“The sector has fallen into a trap we created. By focusing on what we DON’T spend, and not on what has been accomplished, we have completely missed the mark in our messaging. We are part of this problem and it’s up to us to educate our way out of it,” asserted Paulette Maehara, former president of Fundraising Professionals in Dan Pallotta’s groundbreaking book Charity Case (Jossey-Bass 2012).
I recently re-watched Dan Pallotta’s highly popular TED Talk about Charity Case and was energized by such a credible and well-researched argument about the commonly misinterpreted topic of administrative costs and overhead. Unfortunately, we’re working against a flawed philosophy reinforced for decades by donors and nonprofit executives alike. Consequently, this week’s post is a message to nonprofit donors and contains some of Pallotta’s main points worth repeating.
Stop asking the flawed question and get to the heart of what really matters
Donors have to stop asking the question, “What percentage of my donation goes to the cause versus the overhead?” Pallotta argues this question is flawed in several ways:
1) The question makes us think overhead is not part of the cause but it absolutely is.
2) It also promotes the notion that overhead steals from the cause, forcing charities to obsess over keeping short-term overhead low at the expense of long-term solutions.
3) This question ironically gives the donor really bad information. It tells nothing of the charity’s quality of work, shares nothing about how it defines the cause, leads donors to discriminate unknowingly, gives the wrong overhead figure because it’s measuring against the wrong result.
Help your charities advertise, take risks and give reasonable time to build sustainability
Pallotta further argues nonprofits have to operate under a separate and discriminatory rule book from businesses. For example, in the area of advertising and marketing, charities can’t build demand for donations to their causes while businesses advertise until the last dollar no longer produces a penny of value.

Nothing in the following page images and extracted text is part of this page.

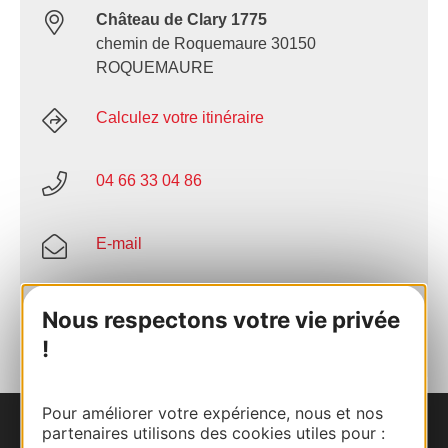
Château de Clary 1775
chemin de Roquemaure 30150
ROQUEMAURE
Calculez votre itinéraire
04 66 33 04 86
E-mail
AJOUTER
Nous respectons votre vie privée
AU CARNET
!
Pour améliorer votre expérience, nous et nos
partenaires utilisons des cookies utiles pour :
Nous contacter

On the topic of risk taking in pursuit of new donors, while it’s okay if the movie industry spends $100 million on flops, a $5 million charity walk that doesn’t show a 75 percent profit in the first year is considered suspect. Consequently, nonprofits shy away from large-scale fundraising ideas and cannot benefit from powerful learning curves.
Yet another example relates to time horizon. New companies can go six years without returning any profits to investors in the interest of building market dominance while charities that have long-term goals are expected to yield short-term, direct services. If they don’t deliver, they are pariahs. You can help dismantle some of these rules by leveraging your dollars on projects that raise much-needed awareness, allow for calculated risk and long-term growth toward meaningful goals.
Nonprofits are starving financially
You can help by asking new questions like “What kind of impact are you able to accomplish with your cause?” or “What meaningful progress are you making toward systemic change?” Help charities break the starvation cycle of what feels like mandatory low or no overhead. Leverage your donor investments in new ways to get the community looking at the cause differently or to accommodate long-term systemic change.